%%

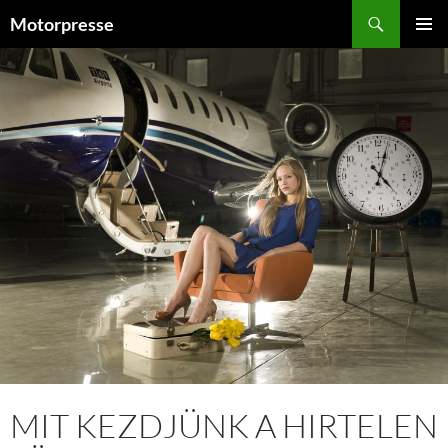
Kilépés
Keresés
Motorpresse
a
ELSŐDL
tartalomba
MENÜ
MIT KEZDJÜNK A HIRTELEN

%%

WHAT YOU SHOULD DO -
Can you print every line of text from the records above, unchanged and in the same order, leaving the pictures out of your answer?

EXERCISE RESPONSE -
Kilépés
Keresés
Motorpresse
a
ELSŐDL
tartalomba
MENÜ
MIT KEZDJÜNK A HIRTELEN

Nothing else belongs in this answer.